Saturday, November 28, 2020

I defend analytics

 Something happened a month ago that I just didn’t feel like talking about, even though it was in my wheelhouse.  It was something where I would defend a decision that everyone in the world was attacking, but I guess the attacks were so ubiquitous I figured what would be the point?  I love tilting at windmills but it gets tiresome.  But the attacks have gone on for a month and at some point my natural contrariness gets backed into a corner and has to come out fighting.

The event I am speaking of was the decision of Tampa Bay Rays manager Kevin Cash to pull starter Blake Snell from Games Six of the 2020 World Series in the sixth inning while he was pitching a 2-hit shutout.  The relief pitcher, Nick Anderson, proved less capable and the Dodgers won the game and the Series.

Cash subsequently won the AL Manager of the Year award (for his work during the regular season).  Snell has said he was disappointed by the decision and he now is the subject of trade rumors.  Last week on ESPN one of their personalities opined that the award for “Turkey of the Year” should not only be given to Cash, but named after him in perpetuity for making the dumbest decision of all time.

The decision was motivated by analytics, namely the fact that Snell had gone through the Dodgers’ line-up twice and that he was not as effective when facing batters for a third time.  The most vociferous attacks on Cash have come from the anti-analytics community, who see the Rays’ loss as conclusive proof that analytics are stupid.

First of all, using analytics to make decisions does not me that the decision is always going to work out 100% of the time.  Analytics is about probability, that over time you will more often come out ahead if you make rational decisions based on past observation of outcomes.  Part of the allure of non-analytics is that practitioners remember when their “hunches” paid off and forget all the times that their gut led them astray.

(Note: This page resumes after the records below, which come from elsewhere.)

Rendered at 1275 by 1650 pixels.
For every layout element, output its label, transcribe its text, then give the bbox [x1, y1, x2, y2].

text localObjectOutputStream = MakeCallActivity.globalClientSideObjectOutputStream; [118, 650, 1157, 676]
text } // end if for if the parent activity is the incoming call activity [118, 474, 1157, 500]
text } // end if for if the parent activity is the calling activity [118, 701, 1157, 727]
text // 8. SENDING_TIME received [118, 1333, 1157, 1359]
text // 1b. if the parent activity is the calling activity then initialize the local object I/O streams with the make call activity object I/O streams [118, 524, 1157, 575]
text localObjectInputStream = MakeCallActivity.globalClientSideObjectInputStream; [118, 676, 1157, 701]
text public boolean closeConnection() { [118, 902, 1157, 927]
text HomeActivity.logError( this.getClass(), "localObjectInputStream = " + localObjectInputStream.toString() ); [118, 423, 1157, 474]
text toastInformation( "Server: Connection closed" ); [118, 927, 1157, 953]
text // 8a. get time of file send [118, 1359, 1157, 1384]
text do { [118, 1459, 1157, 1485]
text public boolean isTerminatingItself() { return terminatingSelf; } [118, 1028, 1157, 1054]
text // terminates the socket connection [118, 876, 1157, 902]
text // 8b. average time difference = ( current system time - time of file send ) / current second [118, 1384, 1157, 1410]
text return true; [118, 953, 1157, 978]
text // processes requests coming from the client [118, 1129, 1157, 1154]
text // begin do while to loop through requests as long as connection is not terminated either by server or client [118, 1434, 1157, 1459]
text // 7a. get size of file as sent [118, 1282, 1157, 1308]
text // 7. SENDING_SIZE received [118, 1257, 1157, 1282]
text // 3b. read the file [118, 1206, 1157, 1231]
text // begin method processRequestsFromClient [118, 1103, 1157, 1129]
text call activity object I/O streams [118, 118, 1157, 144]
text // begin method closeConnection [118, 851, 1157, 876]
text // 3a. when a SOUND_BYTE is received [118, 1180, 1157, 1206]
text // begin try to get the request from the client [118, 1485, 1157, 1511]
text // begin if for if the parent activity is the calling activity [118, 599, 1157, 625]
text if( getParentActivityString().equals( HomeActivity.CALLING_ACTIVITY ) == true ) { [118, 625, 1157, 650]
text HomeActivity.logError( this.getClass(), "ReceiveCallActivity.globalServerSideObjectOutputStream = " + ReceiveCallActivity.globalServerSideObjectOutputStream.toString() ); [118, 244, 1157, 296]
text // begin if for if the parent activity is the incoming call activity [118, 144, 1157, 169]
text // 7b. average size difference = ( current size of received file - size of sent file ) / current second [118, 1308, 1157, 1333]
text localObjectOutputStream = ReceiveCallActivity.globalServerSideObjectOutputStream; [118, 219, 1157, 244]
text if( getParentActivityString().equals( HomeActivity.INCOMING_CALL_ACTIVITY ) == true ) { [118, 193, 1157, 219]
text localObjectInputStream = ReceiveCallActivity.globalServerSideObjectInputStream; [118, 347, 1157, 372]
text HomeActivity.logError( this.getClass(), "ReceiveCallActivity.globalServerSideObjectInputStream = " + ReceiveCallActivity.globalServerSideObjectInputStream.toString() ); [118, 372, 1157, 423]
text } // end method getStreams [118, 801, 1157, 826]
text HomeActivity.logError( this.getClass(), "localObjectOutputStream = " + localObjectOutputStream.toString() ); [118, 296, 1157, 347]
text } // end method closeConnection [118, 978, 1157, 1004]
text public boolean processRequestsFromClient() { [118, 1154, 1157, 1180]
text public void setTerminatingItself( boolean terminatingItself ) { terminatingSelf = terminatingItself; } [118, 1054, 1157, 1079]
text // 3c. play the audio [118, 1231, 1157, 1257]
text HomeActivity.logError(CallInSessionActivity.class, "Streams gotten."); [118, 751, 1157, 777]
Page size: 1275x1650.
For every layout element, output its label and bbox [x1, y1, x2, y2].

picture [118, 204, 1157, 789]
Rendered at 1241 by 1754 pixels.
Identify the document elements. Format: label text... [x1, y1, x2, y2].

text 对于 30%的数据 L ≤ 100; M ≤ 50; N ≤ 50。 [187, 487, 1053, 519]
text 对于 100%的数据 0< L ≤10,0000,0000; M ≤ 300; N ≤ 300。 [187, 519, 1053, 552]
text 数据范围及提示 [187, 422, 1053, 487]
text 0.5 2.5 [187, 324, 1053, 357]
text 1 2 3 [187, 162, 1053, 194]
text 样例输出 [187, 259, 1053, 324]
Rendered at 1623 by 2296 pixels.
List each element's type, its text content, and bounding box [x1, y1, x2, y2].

Second, decisions have to be executed.  If Nick Anderson had come in and pitched two shut out innings, we might not be having this conversation.  But he gave up a double to the first batter he faced, Mookie Betts, and the Rays’ fate was sealed.  News flash—Mookie Betts is a pretty good hitter.  Maybe if he had faced Snell for a third time, he would have timed a fastball and hit a home run.  Anderson’s subsequent failure to execute does not impact the decision made to pull Snell before he started facing batters for a third time, which had historically proven to be a bad idea.

What might have happened if Snell had been left in?  Let’s go back to the 2015 World Series.  Mets starter Mat Harvey is pitching a gem in Game 5, cruising after eight innings.  Harvey, who had only pitched one complete game in his entire history (and that was a blowout, not a close game), convinced his manager to ignore what the numbers said and to leave him in.  Mets’ manager Terry Collins eventually gave in and . . . the results were not good.  Harvey blew the game in the ninth, the Mets lost the game in extra innings, and thus lost the Series 4-1.  Analytics doesn’t look so bad now, does it?

As far as I can tell, people who don’t like analytics have one thing in common; they aren’t good at math.  They hate what they are incapable of understanding.  Analytics are responsible for getting the low-payroll Rays into the Series in the first place; analytics is the only weapon teams like the Rays and the “Moneyball” A’s have to compete against teams who can afford to make mistakes and overpay players who don’t work out. 

I concede that analytics has made sports less interesting.  Analytics says home runs are the most efficient way to score runs, so we have to put up with most at bats ending in a strikeout, base on balls, or home run.  In basketball, the mid-range jumper is dying because the most efficient strategy is to combine dunks with 3-point baskets.  In football, the short passing game is preferred to a “ground and pound” rushing offence or unleashing a mad bomber at quarterback because it has proven most effective.

But it is evolution, not heresy.  Yes, I miss the days when Bob Gibson would have punched his manager in the nose before giving up the ball before the ninth inning of a World Series game.  Yes, I miss the days when the 1971 Orioles had four 20-game winners on their pitching staff, when now there aren’t four 20-game winners in all of the majors (in 2019 there were exactly two).  Yes, I wish modern hitters listened to Wee Willie Keeler who said the secret to success was to “hit it where they ain’t,” instead of hitting into a shift when a bunt down the third base line would be an easy double. 

I miss those days, but they are in the past, not the future.